Strengths are not the flip side of weaknesses. They are not “two sides of the same coin.” We can make strengths stronger. We can make weaknesses not so weak. But we cannot transform weaknesses into strengths.

Defining Three Personality Myths

Buckingham talks about three myths surrounding the core of your personality; they apply to the department as well.

Myth #1: As you grow as a person, you will change. Most theories today contend that your basic personality is set for life early in your childhood. Fire departments can grow, but it takes a fairly major replacement in staff over time to significantly change a department.

Myth #2: As you learn more about your job and about life in general, you will grow most or learn the most where you are weakest. This is not true. You grow the most in the areas you know the most about. Those are the areas you master and, over time, can be considered a virtuoso in. Most people struggle to minimize or manage their weaknesses but don’t gain strengths in the process; they learn coping mechanisms. People are energized and find enjoyment when they are using their strengths and do what they need to do when a task involves one of their weaknesses.

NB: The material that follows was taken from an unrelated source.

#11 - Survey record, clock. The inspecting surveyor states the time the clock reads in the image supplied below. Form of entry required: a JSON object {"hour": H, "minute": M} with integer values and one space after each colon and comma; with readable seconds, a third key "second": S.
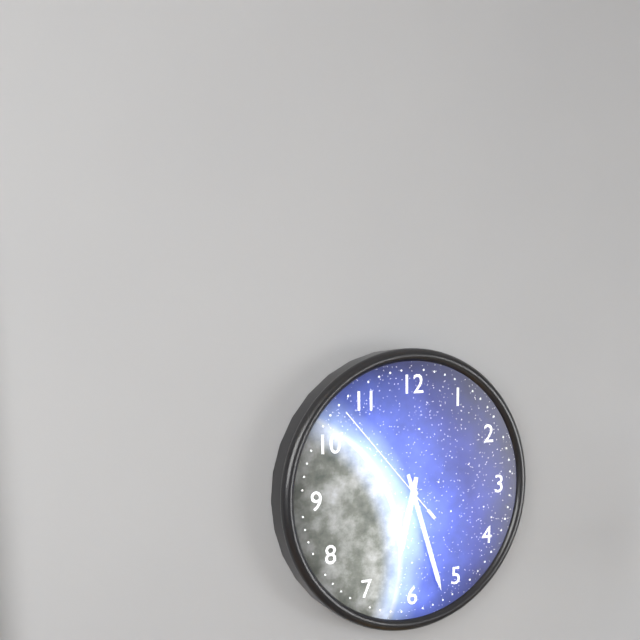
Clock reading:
{"hour": 6, "minute": 27, "second": 53}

Myth #3: Team members should put their personal strengths aside and do what the team needs. Again, this is wrong. Take nearly any sports team and look at the skills of each position. The best teams don’t strive for everyone to operate on the same scale doing the same task. The individuals bring their strengths to the forefront for the overall benefit of the team. Their collective effort compounds their work to achieve the desired outcomes. Michael Jordan once said, “There is no ‘i’ in team, but there is in ‘win.’ ” Everyone should deliberately bring their strengths to the team and play to their personal strengths. If everyone does that to the best of his ability, the team usually “wins” or at least performs at a high level.

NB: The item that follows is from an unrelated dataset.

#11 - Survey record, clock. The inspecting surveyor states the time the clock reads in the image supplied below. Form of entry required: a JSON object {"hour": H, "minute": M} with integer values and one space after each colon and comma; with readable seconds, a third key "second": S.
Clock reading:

Creating Future Excellence

So how can you use your strengths to help your department create future excellence? Here are a few suggestions.

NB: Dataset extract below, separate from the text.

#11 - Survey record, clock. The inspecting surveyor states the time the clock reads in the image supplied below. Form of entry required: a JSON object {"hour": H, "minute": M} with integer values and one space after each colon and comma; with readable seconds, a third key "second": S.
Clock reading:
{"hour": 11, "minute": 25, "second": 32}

  • Strive to use your personal strengths on the job every day. Statistically, only 17 percent of people do this. Be one of the 17 percent.
  • When you’ve had a bad day, know which of your strengths you can use to build yourself back up.
  • Invest time and effort and deliberately train on your strengths with the goal of getting better and better and better over time. First, you must know your personal strengths.
  • Know which of your strengths you can use when you need to be the most creative, and have great ideas to accomplish your goals.
  • Know which of your strengths make you feel fulfilled and will sustain you as you move forward in your career. Count on them when the going gets tough or you have a bad day.

You are the best person to identify your strengths. You will get good at things you practice, but you don’t practice everything the same way. Those things that make you feel stronger and energize you are the strengths you should focus on at every opportunity. Certainly, you cannot forget about your weaknesses, and you train deliberately to manage and mitigate them. At the same time, strive to be one of the 17 percent, and spend your best efforts and time maximizing your strengths to the point that you become a virtuoso on your strengths and it is considered a distinctive competency those around you will admire.


MARK WALLACE, MPA, EFO,CFO, FIFireE, is the author of Fire Department Strategic Planning: Creating Future Excellence (Fire Engineering, 1998, 2006). He is the former state fire marshal of Oregon and a former chief in Colorado and Texas. He operates Fireeagle Consulting. He wrote the planning chapter in the seventh edition of the Fire Chief’s Handbook (Fire Engineering, 2015).